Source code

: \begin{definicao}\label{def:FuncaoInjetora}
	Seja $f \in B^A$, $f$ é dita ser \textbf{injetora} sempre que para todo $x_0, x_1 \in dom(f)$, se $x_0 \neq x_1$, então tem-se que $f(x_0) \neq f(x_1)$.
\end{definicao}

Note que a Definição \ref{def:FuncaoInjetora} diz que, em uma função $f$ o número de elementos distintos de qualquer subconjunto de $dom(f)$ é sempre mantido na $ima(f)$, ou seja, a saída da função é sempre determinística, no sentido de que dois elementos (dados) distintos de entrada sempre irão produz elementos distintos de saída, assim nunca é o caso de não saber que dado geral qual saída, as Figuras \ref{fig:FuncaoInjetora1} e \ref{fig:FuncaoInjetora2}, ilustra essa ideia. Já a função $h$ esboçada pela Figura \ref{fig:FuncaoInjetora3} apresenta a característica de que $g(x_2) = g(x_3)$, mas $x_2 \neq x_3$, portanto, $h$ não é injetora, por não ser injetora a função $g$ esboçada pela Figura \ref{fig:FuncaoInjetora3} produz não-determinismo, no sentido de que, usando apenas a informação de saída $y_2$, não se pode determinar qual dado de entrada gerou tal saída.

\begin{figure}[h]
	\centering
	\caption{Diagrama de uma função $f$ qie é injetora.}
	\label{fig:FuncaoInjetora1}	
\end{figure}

### PROMPT
Give the listing again, word for word.

### SOLUTION TO THIS EXERCISE
Source code

: \begin{definicao}\label{def:FuncaoInjetora}
	Seja $f \in B^A$, $f$ é dita ser \textbf{injetora} sempre que para todo $x_0, x_1 \in dom(f)$, se $x_0 \neq x_1$, então tem-se que $f(x_0) \neq f(x_1)$.
\end{definicao}

Note que a Definição \ref{def:FuncaoInjetora} diz que, em uma função $f$ o número de elementos distintos de qualquer subconjunto de $dom(f)$ é sempre mantido na $ima(f)$, ou seja, a saída da função é sempre determinística, no sentido de que dois elementos (dados) distintos de entrada sempre irão produz elementos distintos de saída, assim nunca é o caso de não saber que dado geral qual saída, as Figuras \ref{fig:FuncaoInjetora1} e \ref{fig:FuncaoInjetora2}, ilustra essa ideia. Já a função $h$ esboçada pela Figura \ref{fig:FuncaoInjetora3} apresenta a característica de que $g(x_2) = g(x_3)$, mas $x_2 \neq x_3$, portanto, $h$ não é injetora, por não ser injetora a função $g$ esboçada pela Figura \ref{fig:FuncaoInjetora3} produz não-determinismo, no sentido de que, usando apenas a informação de saída $y_2$, não se pode determinar qual dado de entrada gerou tal saída.

\begin{figure}[h]
	\centering
	\caption{Diagrama de uma função $f$ qie é injetora.}
	\label{fig:FuncaoInjetora1}	
\end{figure}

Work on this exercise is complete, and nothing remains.